• PROBLEM TO SOLVE: The response must consist of each line in the listing that has the word "mais" in it.

#### INFORMATION

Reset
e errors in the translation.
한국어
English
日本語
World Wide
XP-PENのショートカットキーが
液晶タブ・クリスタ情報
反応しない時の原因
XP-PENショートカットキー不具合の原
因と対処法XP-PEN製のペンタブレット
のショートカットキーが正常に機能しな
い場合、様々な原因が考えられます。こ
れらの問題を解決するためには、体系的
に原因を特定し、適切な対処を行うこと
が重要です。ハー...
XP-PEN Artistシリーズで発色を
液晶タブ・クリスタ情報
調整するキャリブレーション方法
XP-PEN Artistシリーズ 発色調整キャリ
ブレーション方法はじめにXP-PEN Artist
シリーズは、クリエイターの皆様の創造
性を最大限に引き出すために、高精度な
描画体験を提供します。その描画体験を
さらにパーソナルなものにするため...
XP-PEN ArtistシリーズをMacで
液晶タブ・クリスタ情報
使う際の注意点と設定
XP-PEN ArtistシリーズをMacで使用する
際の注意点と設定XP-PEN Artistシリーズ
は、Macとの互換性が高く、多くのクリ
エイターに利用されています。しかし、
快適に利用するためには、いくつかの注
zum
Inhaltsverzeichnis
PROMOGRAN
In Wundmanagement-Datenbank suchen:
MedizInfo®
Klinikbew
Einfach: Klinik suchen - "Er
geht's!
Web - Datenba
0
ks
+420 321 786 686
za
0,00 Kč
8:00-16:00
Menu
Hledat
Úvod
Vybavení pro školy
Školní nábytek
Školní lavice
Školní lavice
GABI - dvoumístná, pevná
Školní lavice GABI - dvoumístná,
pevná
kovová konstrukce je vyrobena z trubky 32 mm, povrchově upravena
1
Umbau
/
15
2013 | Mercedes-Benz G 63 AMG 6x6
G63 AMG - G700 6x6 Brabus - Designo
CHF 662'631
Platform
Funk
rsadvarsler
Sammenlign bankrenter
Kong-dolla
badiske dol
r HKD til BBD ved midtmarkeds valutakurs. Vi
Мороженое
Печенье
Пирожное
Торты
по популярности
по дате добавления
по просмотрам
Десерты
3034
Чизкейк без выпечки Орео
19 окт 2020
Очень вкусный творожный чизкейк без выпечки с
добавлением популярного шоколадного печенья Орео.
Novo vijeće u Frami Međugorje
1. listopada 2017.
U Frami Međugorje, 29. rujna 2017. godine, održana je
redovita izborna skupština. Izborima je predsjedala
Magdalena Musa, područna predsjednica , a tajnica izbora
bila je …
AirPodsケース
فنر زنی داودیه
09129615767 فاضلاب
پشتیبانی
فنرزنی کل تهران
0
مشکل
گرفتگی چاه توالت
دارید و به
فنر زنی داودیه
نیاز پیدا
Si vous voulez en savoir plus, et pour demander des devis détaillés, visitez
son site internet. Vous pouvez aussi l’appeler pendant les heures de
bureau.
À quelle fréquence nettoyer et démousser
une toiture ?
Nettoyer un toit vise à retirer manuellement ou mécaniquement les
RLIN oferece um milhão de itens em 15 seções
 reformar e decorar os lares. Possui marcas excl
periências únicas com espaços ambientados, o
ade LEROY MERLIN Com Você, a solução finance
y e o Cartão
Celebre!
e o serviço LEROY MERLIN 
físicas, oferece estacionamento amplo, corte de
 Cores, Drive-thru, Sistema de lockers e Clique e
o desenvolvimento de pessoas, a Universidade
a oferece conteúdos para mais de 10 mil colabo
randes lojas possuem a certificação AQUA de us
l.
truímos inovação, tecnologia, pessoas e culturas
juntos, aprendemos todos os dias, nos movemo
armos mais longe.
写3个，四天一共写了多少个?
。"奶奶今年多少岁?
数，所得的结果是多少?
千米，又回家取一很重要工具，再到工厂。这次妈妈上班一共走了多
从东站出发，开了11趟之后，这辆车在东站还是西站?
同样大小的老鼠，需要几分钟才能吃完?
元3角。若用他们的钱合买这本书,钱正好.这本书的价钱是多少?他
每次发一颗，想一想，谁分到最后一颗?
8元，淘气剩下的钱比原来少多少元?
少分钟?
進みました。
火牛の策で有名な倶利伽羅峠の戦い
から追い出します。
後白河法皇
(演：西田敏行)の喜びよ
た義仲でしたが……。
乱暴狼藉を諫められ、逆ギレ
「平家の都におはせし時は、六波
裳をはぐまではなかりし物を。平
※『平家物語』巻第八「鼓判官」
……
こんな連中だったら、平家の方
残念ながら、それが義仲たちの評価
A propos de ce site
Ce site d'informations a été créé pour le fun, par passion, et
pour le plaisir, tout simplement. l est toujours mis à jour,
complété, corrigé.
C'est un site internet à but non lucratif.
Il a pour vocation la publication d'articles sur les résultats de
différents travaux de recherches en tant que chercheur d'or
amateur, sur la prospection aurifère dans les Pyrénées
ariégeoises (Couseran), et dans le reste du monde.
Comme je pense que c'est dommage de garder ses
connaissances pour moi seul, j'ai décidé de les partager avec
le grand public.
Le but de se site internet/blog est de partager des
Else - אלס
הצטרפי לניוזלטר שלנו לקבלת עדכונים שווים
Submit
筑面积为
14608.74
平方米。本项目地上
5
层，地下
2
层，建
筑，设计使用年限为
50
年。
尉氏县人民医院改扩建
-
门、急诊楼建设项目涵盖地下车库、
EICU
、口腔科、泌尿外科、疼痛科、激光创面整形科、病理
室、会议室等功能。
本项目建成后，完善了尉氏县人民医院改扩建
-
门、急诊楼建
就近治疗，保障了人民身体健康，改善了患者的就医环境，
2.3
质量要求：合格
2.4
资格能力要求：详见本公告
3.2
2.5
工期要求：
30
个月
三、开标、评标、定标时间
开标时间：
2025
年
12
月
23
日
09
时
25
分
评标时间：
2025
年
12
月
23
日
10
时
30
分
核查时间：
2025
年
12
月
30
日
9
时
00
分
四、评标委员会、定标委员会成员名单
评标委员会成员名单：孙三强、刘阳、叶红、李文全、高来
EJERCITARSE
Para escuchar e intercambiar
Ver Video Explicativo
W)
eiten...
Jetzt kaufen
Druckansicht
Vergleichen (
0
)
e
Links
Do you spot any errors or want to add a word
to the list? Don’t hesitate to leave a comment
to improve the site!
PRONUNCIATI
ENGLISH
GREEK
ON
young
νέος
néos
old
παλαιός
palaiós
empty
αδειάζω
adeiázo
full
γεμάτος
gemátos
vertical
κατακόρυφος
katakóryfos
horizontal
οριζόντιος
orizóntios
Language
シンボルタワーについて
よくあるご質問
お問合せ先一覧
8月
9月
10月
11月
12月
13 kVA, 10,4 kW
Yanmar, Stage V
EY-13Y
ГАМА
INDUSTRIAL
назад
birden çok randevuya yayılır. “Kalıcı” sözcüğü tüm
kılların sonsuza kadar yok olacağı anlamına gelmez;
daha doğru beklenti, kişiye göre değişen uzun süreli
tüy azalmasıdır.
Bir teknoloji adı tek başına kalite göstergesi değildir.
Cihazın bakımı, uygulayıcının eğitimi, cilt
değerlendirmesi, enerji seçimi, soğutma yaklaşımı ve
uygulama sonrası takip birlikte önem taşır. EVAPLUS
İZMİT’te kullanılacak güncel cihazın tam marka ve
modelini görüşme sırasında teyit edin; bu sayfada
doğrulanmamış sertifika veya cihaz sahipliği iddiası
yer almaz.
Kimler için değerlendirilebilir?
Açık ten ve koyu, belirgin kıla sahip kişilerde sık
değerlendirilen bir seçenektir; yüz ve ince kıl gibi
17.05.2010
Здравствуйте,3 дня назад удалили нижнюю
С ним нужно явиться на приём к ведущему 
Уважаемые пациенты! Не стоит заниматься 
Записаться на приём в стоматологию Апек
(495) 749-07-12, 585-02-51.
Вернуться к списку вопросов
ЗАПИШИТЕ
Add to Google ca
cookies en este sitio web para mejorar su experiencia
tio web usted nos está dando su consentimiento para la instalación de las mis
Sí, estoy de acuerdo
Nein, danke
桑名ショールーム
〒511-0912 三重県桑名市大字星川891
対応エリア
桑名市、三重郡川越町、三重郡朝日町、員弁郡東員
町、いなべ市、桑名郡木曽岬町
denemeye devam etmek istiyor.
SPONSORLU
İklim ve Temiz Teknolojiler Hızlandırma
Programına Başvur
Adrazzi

########

• RESULT:
a oferece conteúdos para mais de 10 mil colabo
armos mais longe.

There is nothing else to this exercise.